Nos mudamos a la casa de un señor mayor y todos los días venía un perro. Un día lo seguí y me sorprendió adónde nos llevó.

Sólo con fines ilustrativos.

“Hay demasiados recuerdos ahí, ¿sabes?” me dijo cuando nos conocimos al caminar por la casa.

Y no quiero que caiga en malas manos. Quiero que sea el hogar de una familia que lo ame tanto como lo amó la mía.

—Sé exactamente a qué te refieres, Tracy —dije para tranquilizarla—. Haremos de esta casa nuestro hogar definitivo.

Estábamos ansiosos por instalarnos, pero desde el primer día, algo extraño sucedió. Cada mañana, un husky aparecía en nuestra puerta. Era un perro viejo, con pelaje canoso y penetrantes ojos azules que parecían atravesarte.

El dulce niño no ladraba ni armaba alboroto. Simplemente se quedaba sentado, esperando. Claro, le dimos comida y agua, pensando que era de algún vecino.

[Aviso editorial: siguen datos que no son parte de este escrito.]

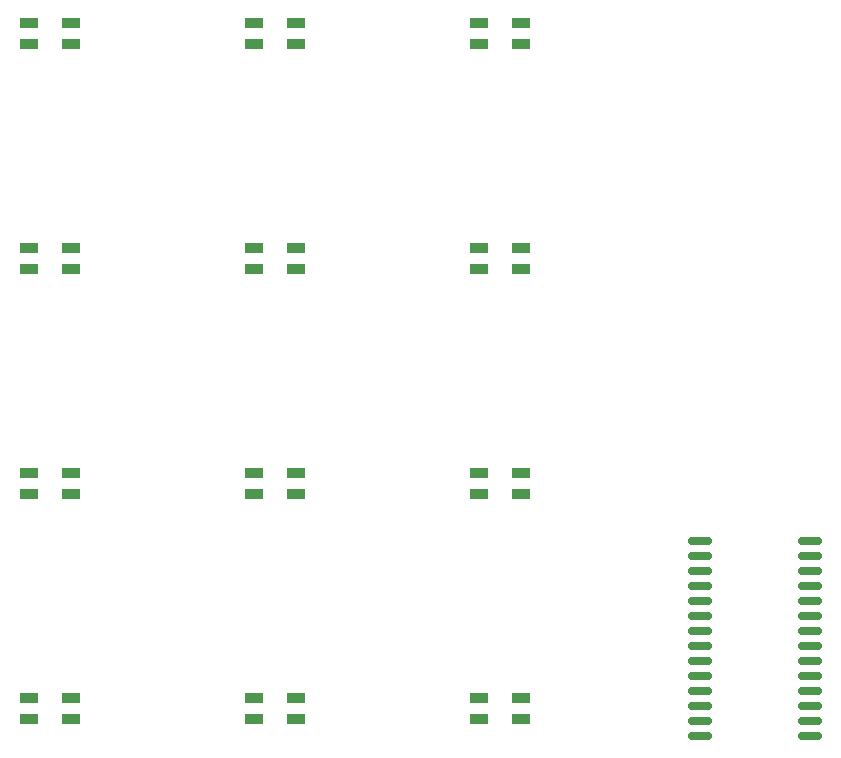
<source format=gbr>
%TF.GenerationSoftware,KiCad,Pcbnew,8.0.8*%
%TF.CreationDate,2025-02-19T23:36:16+01:00*%
%TF.ProjectId,Hackpad2.0,4861636b-7061-4643-922e-302e6b696361,rev?*%
%TF.SameCoordinates,Original*%
%TF.FileFunction,Paste,Bot*%
%TF.FilePolarity,Positive*%
%FSLAX46Y46*%
G04 Gerber Fmt 4.6, Leading zero omitted, Abs format (unit mm)*
G04 Created by KiCad (PCBNEW 8.0.8) date 2025-02-19 23:36:16*
%MOMM*%
%LPD*%
G01*
G04 APERTURE LIST*
G04 Aperture macros list*
%AMRoundRect*
0 Rectangle with rounded corners*
0 $1 Rounding radius*
0 $2 $3 $4 $5 $6 $7 $8 $9 X,Y pos of 4 corners*
0 Add a 4 corners polygon primitive as box body*
4,1,4,$2,$3,$4,$5,$6,$7,$8,$9,$2,$3,0*
0 Add four circle primitives for the rounded corners*
1,1,$1+$1,$2,$3*
1,1,$1+$1,$4,$5*
1,1,$1+$1,$6,$7*
1,1,$1+$1,$8,$9*
0 Add four rect primitives between the rounded corners*
20,1,$1+$1,$2,$3,$4,$5,0*
20,1,$1+$1,$4,$5,$6,$7,0*
20,1,$1+$1,$6,$7,$8,$9,0*
20,1,$1+$1,$8,$9,$2,$3,0*%
G04 Aperture macros list end*
%ADD10R,1.600000X0.850000*%
%ADD11RoundRect,0.150000X0.875000X0.150000X-0.875000X0.150000X-0.875000X-0.150000X0.875000X-0.150000X0*%
G04 APERTURE END LIST*
D10*
%TO.C,D2*%
X158912500Y-82468750D03*
X158912500Y-84218750D03*
X155412500Y-84218750D03*
X155412500Y-82468750D03*
%TD*%
D11*
%TO.C,U2*%
X183356250Y-107315000D03*
X183356250Y-108585000D03*
X183356250Y-109855000D03*
X183356250Y-111125000D03*
X183356250Y-112395000D03*
X183356250Y-113665000D03*
X183356250Y-114935000D03*
X183356250Y-116205000D03*
X183356250Y-117475000D03*
X183356250Y-118745000D03*
X183356250Y-120015000D03*
X183356250Y-121285000D03*
X183356250Y-122555000D03*
X183356250Y-123825000D03*
X174056250Y-123825000D03*
X174056250Y-122555000D03*
X174056250Y-121285000D03*
X174056250Y-120015000D03*
X174056250Y-118745000D03*
X174056250Y-117475000D03*
X174056250Y-116205000D03*
X174056250Y-114935000D03*
X174056250Y-113665000D03*
X174056250Y-112395000D03*
X174056250Y-111125000D03*
X174056250Y-109855000D03*
X174056250Y-108585000D03*
X174056250Y-107315000D03*
%TD*%
D10*
%TO.C,D4*%
X120812500Y-82468750D03*
X120812500Y-84218750D03*
X117312500Y-84218750D03*
X117312500Y-82468750D03*
%TD*%
%TO.C,D14*%
X139862500Y-101518750D03*
X139862500Y-103268750D03*
X136362500Y-103268750D03*
X136362500Y-101518750D03*
%TD*%
%TO.C,D1*%
X120812500Y-101518750D03*
X120812500Y-103268750D03*
X117312500Y-103268750D03*
X117312500Y-101518750D03*
%TD*%
%TO.C,D10*%
X158912500Y-120568750D03*
X158912500Y-122318750D03*
X155412500Y-122318750D03*
X155412500Y-120568750D03*
%TD*%
%TO.C,D13*%
X158912500Y-101518750D03*
X158912500Y-103268750D03*
X155412500Y-103268750D03*
X155412500Y-101518750D03*
%TD*%
%TO.C,D11*%
X139862500Y-120568750D03*
X139862500Y-122318750D03*
X136362500Y-122318750D03*
X136362500Y-120568750D03*
%TD*%
%TO.C,D6*%
X139862500Y-63418750D03*
X139862500Y-65168750D03*
X136362500Y-65168750D03*
X136362500Y-63418750D03*
%TD*%
%TO.C,D5*%
X120812500Y-63418750D03*
X120812500Y-65168750D03*
X117312500Y-65168750D03*
X117312500Y-63418750D03*
%TD*%
%TO.C,D7*%
X158912500Y-63418750D03*
X158912500Y-65168750D03*
X155412500Y-65168750D03*
X155412500Y-63418750D03*
%TD*%
%TO.C,D3*%
X139862500Y-82468750D03*
X139862500Y-84218750D03*
X136362500Y-84218750D03*
X136362500Y-82468750D03*
%TD*%
%TO.C,D12*%
X120812500Y-120568750D03*
X120812500Y-122318750D03*
X117312500Y-122318750D03*
X117312500Y-120568750D03*
%TD*%
M02*

</source>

Después de comer, se alejaba como si fuera su rutina.

“¿Crees que sus dueños no lo alimentan lo suficiente, mamá?” preguntó Ethan un día cuando estábamos en el supermercado comprando nuestros comestibles semanales y comida para el husky también.

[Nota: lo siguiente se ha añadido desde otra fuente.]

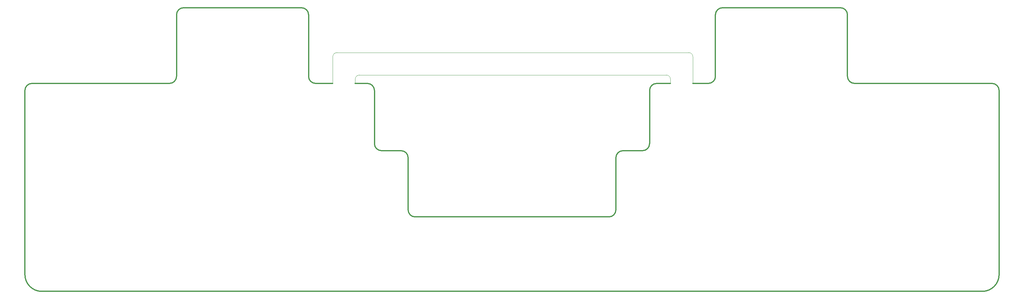
<source format=gm1>
G04 #@! TF.GenerationSoftware,KiCad,Pcbnew,8.0.5*
G04 #@! TF.CreationDate,2024-09-18T07:38:04+09:00*
G04 #@! TF.ProjectId,SandyLP_Plate_Base,53616e64-794c-4505-9f50-6c6174655f42,v.0*
G04 #@! TF.SameCoordinates,Original*
G04 #@! TF.FileFunction,Profile,NP*
%FSLAX46Y46*%
G04 Gerber Fmt 4.6, Leading zero omitted, Abs format (unit mm)*
G04 Created by KiCad (PCBNEW 8.0.5) date 2024-09-18 07:38:04*
%MOMM*%
%LPD*%
G01*
G04 APERTURE LIST*
G04 #@! TA.AperFunction,Profile*
%ADD10C,0.300000*%
G04 #@! TD*
G04 #@! TA.AperFunction,Profile*
%ADD11C,0.120000*%
G04 #@! TD*
G04 #@! TA.AperFunction,Profile*
%ADD12C,0.100000*%
G04 #@! TD*
G04 APERTURE END LIST*
D10*
X22234845Y-110094030D02*
X22234845Y-57975280D01*
X24234845Y-55975280D02*
X63109845Y-55975280D01*
X65109845Y-36544030D02*
X65109845Y-53975280D01*
X67109845Y-34544030D02*
X100447345Y-34544030D01*
X102447345Y-36544030D02*
X102447345Y-53975280D01*
X104447345Y-55975280D02*
X109287899Y-55975277D01*
D11*
X109287899Y-48434655D02*
X109287899Y-55975277D01*
X115637896Y-54784655D02*
X115637899Y-55975280D01*
D10*
X115637899Y-55975280D02*
X119069220Y-55975280D01*
D11*
X116828524Y-53594027D02*
X203584921Y-53594030D01*
D10*
X121069220Y-57975280D02*
X121069220Y-73025280D01*
X123069220Y-75025280D02*
X128594220Y-75025280D01*
X130594220Y-77025280D02*
X130594220Y-91775320D01*
X187350470Y-93775320D02*
X132594220Y-93775320D01*
X189350470Y-77025280D02*
X189350470Y-91775320D01*
X196875470Y-75025280D02*
X191350470Y-75025280D01*
X198875470Y-57975280D02*
X198875470Y-73025280D01*
D11*
X204775546Y-54784655D02*
X204775546Y-55975280D01*
D10*
X204775546Y-55975280D02*
X200875470Y-55975280D01*
D11*
X209934921Y-47244030D02*
X110478524Y-47244030D01*
D12*
X211125546Y-55975280D02*
X211125546Y-48434655D01*
D10*
X215497345Y-55975280D02*
X211125546Y-55975280D01*
X217497345Y-36544030D02*
X217497345Y-53975280D01*
X252834845Y-34544030D02*
X219497345Y-34544030D01*
X254834845Y-36544030D02*
X254834845Y-53975280D01*
X292947345Y-114856530D02*
X26997345Y-114856530D01*
X295709845Y-55975280D02*
X256834845Y-55975280D01*
X297709845Y-57975280D02*
X297709845Y-110094030D01*
X22234845Y-57975280D02*
G75*
G02*
X24234845Y-55975280I2000000J0D01*
G01*
X26997345Y-114856530D02*
G75*
G02*
X22234845Y-110094030I-10J4762490D01*
G01*
X65109845Y-36544030D02*
G75*
G02*
X67109845Y-34544020I2000000J10D01*
G01*
X65109845Y-53975280D02*
G75*
G02*
X63109845Y-55975280I-2000000J0D01*
G01*
X100447345Y-34544030D02*
G75*
G02*
X102447335Y-36544030I100J-1999890D01*
G01*
X104447345Y-55975280D02*
G75*
G02*
X102447285Y-53975280I0J2000060D01*
G01*
D11*
X109287899Y-48434655D02*
G75*
G02*
X110478524Y-47244074I1190446J135D01*
G01*
X115637896Y-54784655D02*
G75*
G02*
X116828524Y-53594071I1190449J135D01*
G01*
D10*
X119069220Y-55975280D02*
G75*
G02*
X121069185Y-57975280I25J-1999940D01*
G01*
X123069220Y-75025280D02*
G75*
G02*
X121069185Y-73025280I25J2000060D01*
G01*
X128594220Y-75025280D02*
G75*
G02*
X130594185Y-77025280I25J-1999940D01*
G01*
X132594220Y-93775320D02*
G75*
G02*
X130594245Y-91775320I25J2000000D01*
G01*
X189350470Y-77025280D02*
G75*
G02*
X191350470Y-75025245I2000075J-40D01*
G01*
X189350470Y-91775320D02*
G75*
G02*
X187350470Y-93775345I-2000025J0D01*
G01*
X198875470Y-57975280D02*
G75*
G02*
X200875470Y-55975245I2000075J-40D01*
G01*
X198875470Y-73025280D02*
G75*
G02*
X196875470Y-75025245I-1999925J-40D01*
G01*
D11*
X203584921Y-53594030D02*
G75*
G02*
X204775535Y-54784655I-76J-1190690D01*
G01*
X209934921Y-47244030D02*
G75*
G02*
X211125535Y-48434655I24J-1190590D01*
G01*
D10*
X217497345Y-36544030D02*
G75*
G02*
X219497345Y-34544020I2000100J-90D01*
G01*
X217497345Y-53975280D02*
G75*
G02*
X215497345Y-55975220I-1999900J-40D01*
G01*
X252834845Y-34544030D02*
G75*
G02*
X254834835Y-36544030I0J-1999990D01*
G01*
X256834845Y-55975280D02*
G75*
G02*
X254834885Y-53975280I0J1999960D01*
G01*
X295709845Y-55975280D02*
G75*
G02*
X297709785Y-57975280I0J-1999940D01*
G01*
X297709845Y-110094030D02*
G75*
G02*
X292947345Y-114856520I-4762500J10D01*
G01*
M02*

</source>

—No sé, E —dije—. ¿Quizás el anciano que vivía en nuestra casa le daba de comer, así que es parte de su rutina?

“Sí, eso tiene sentido”, dijo Ethan, agregando algunas golosinas para perros a nuestro carrito.

Al principio, no le dimos mucha importancia. Kyle y yo queríamos comprarle un perro a Ethan; solo queríamos esperar a que se instalara en su nueva escuela.

Pero entonces, llegó al día siguiente. Y al siguiente. Siempre a la misma hora, siempre sentado pacientemente junto al porche.

Ethan estaba encantado. Y yo sabía que mi hijo se estaba enamorando poco a poco del husky. Pasaba todo el tiempo que podía correteando con el perro, lanzándole palos o sentado en el porche, hablándole como si se conocieran de toda la vida.